_TASK DETAILS:_
Write out the lines below word for word, leaving the pictures out.

_RECORDS:_
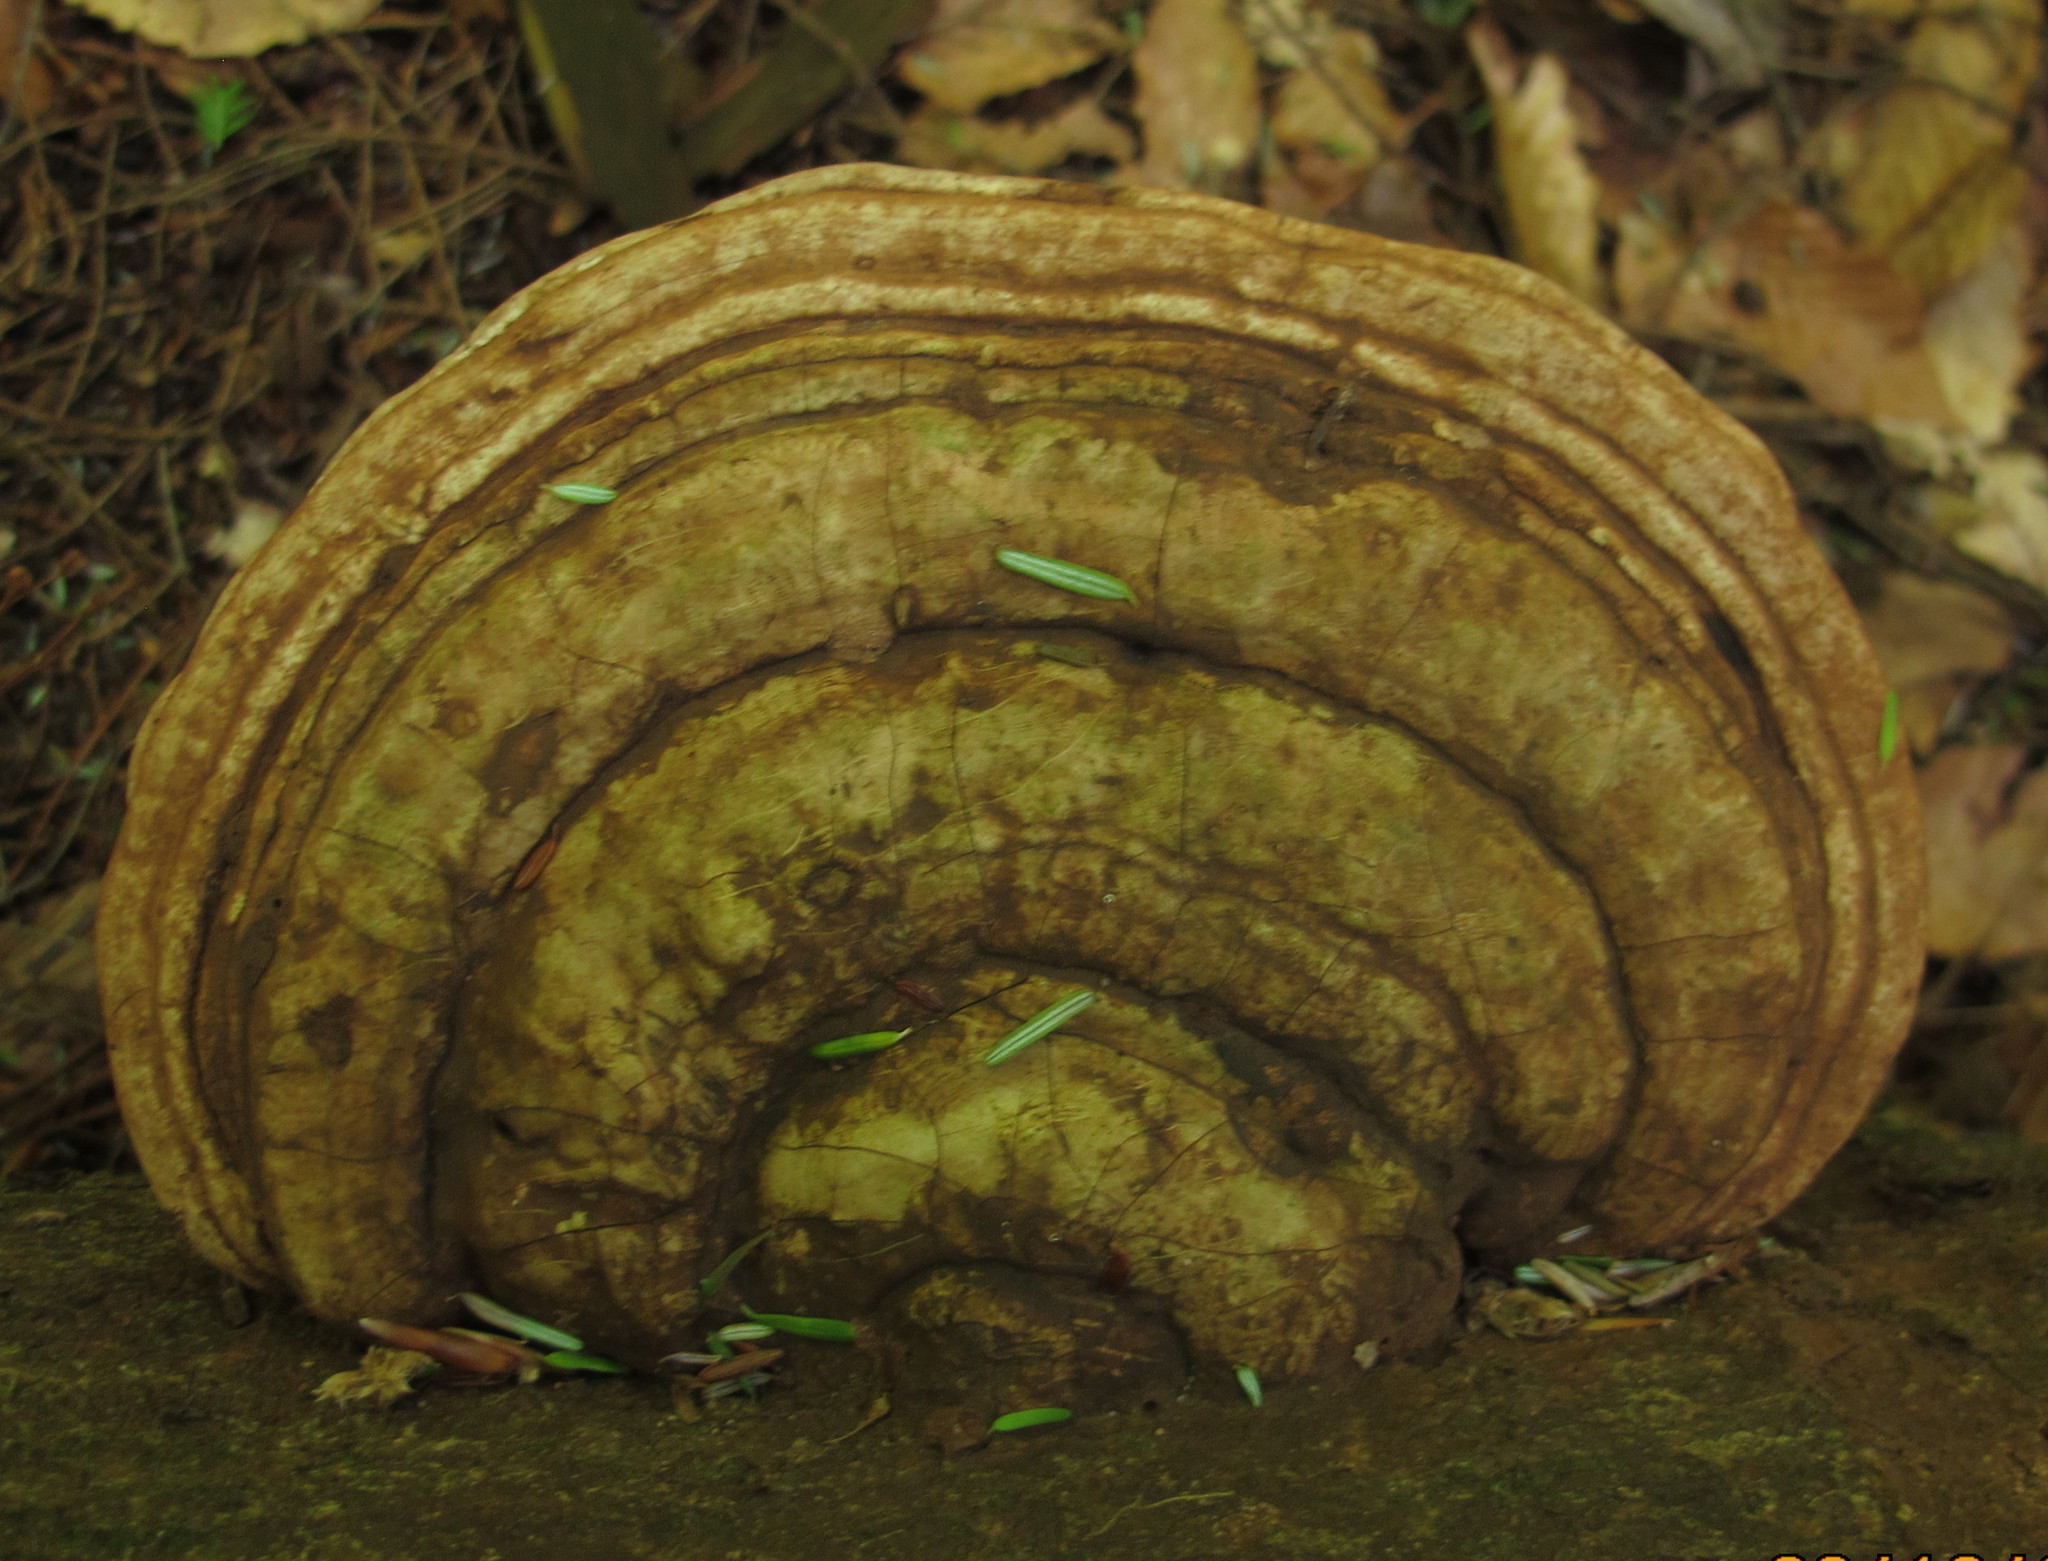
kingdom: Fungi
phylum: Basidiomycota
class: Agaricomycetes
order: Polyporales
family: Polyporaceae
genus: Ganoderma
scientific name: Ganoderma applanatum
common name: Artist's bracket
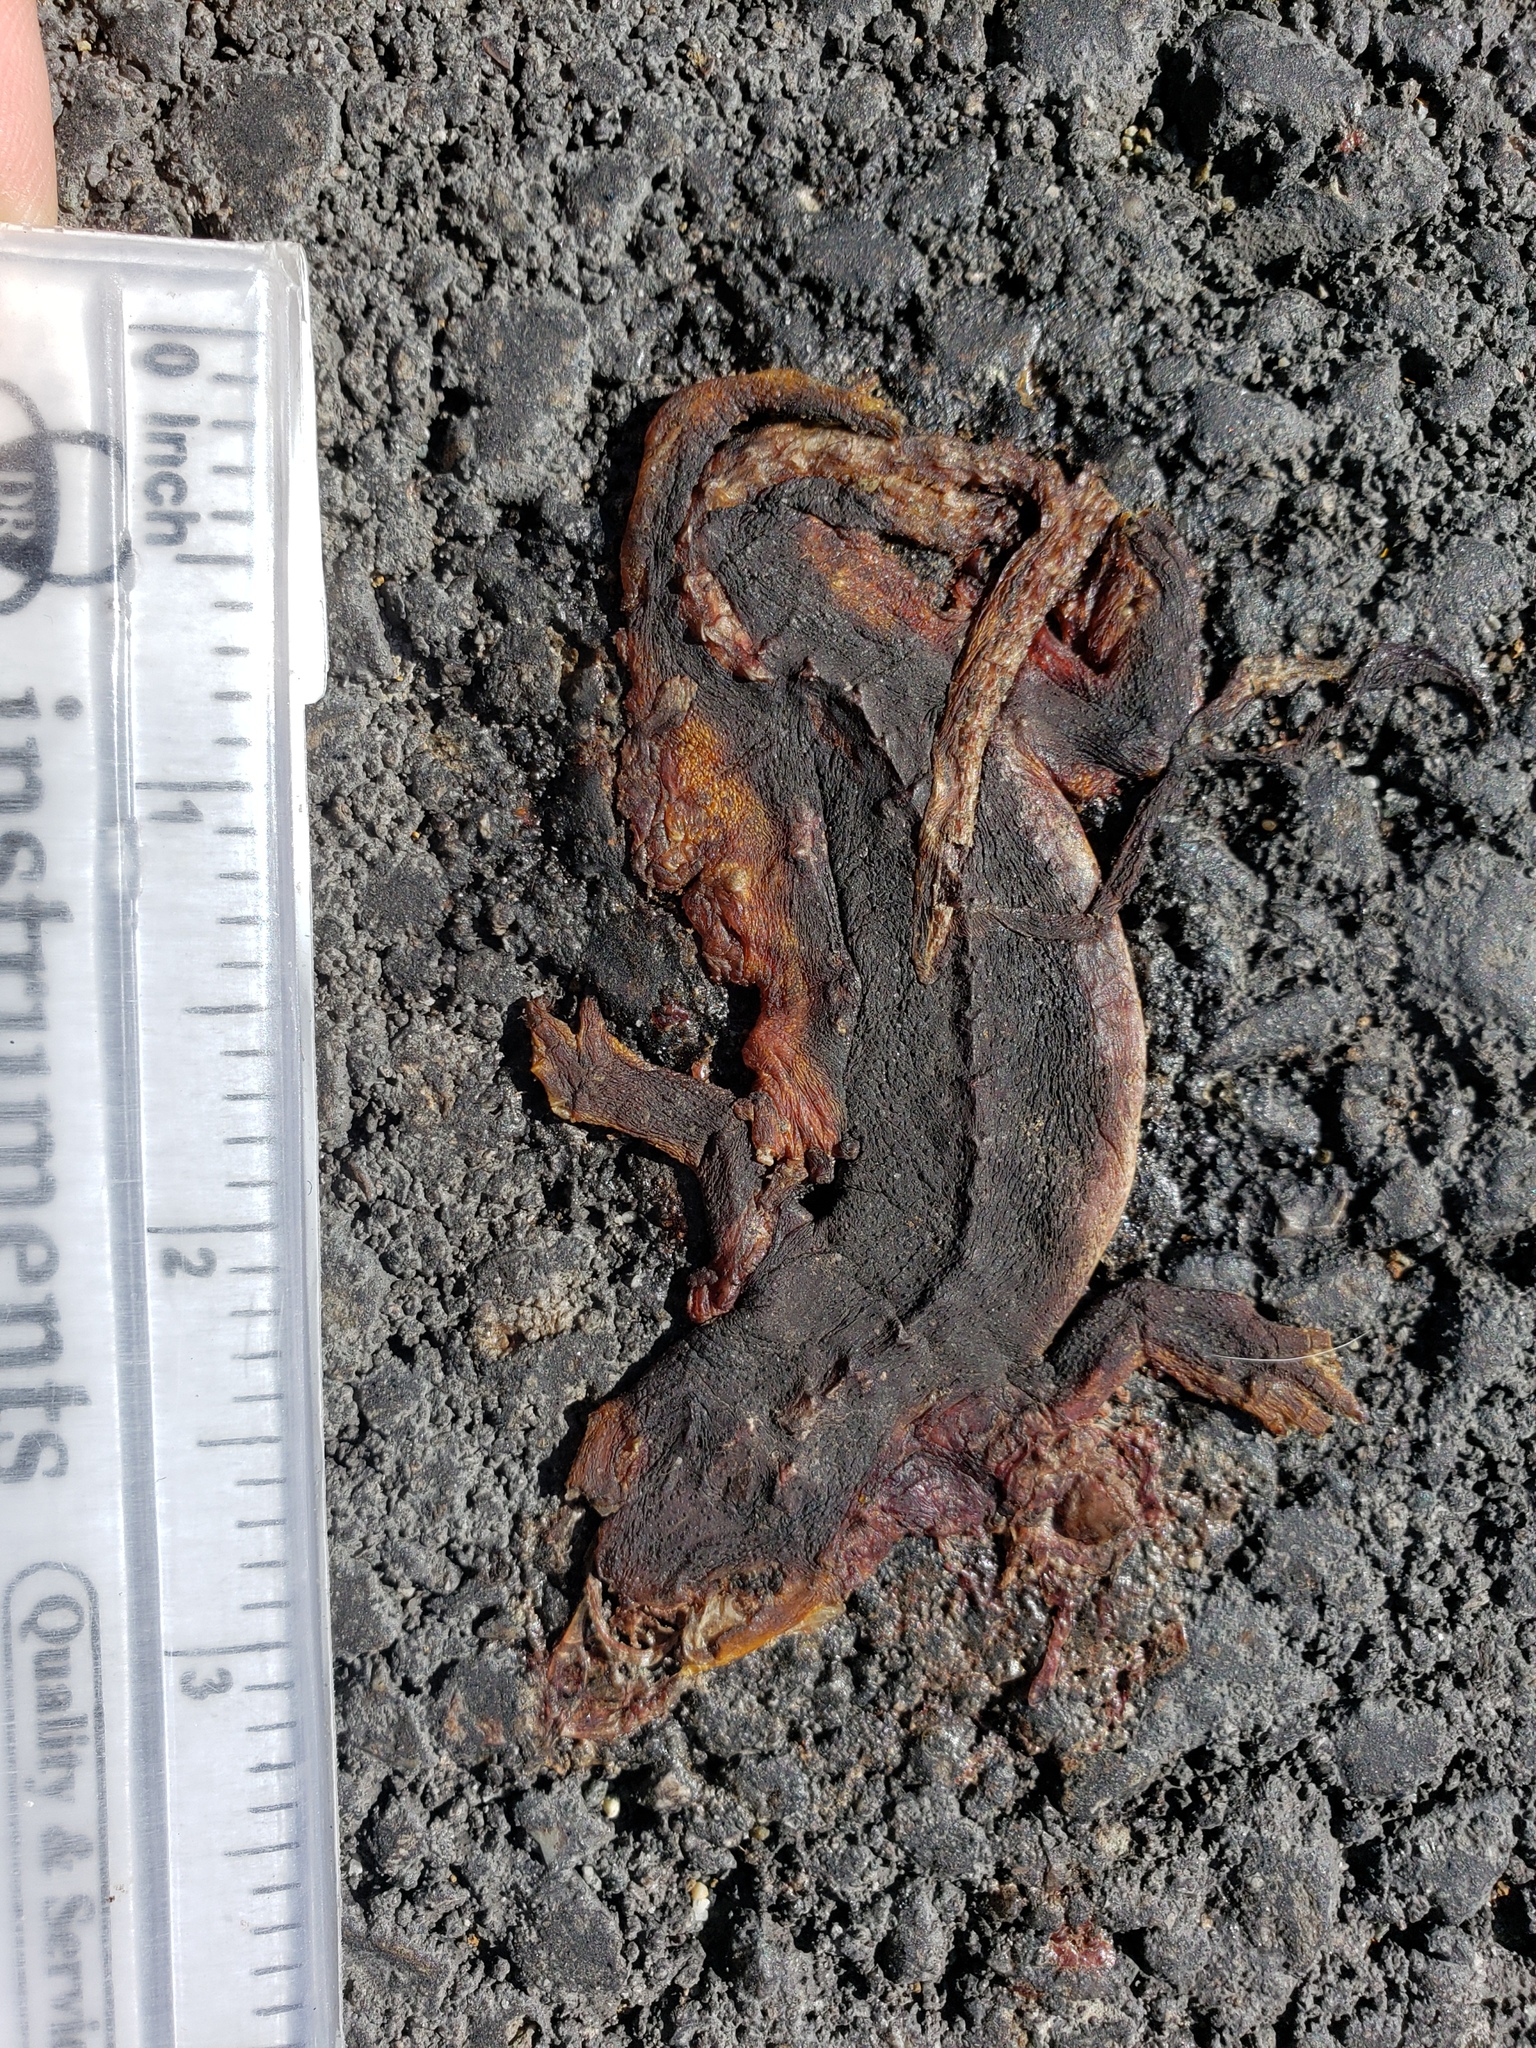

_ANSWER FOR THE TASK:_
kingdom: Fungi
phylum: Basidiomycota
class: Agaricomycetes
order: Polyporales
family: Polyporaceae
genus: Ganoderma
scientific name: Ganoderma applanatum
common name: Artist's bracket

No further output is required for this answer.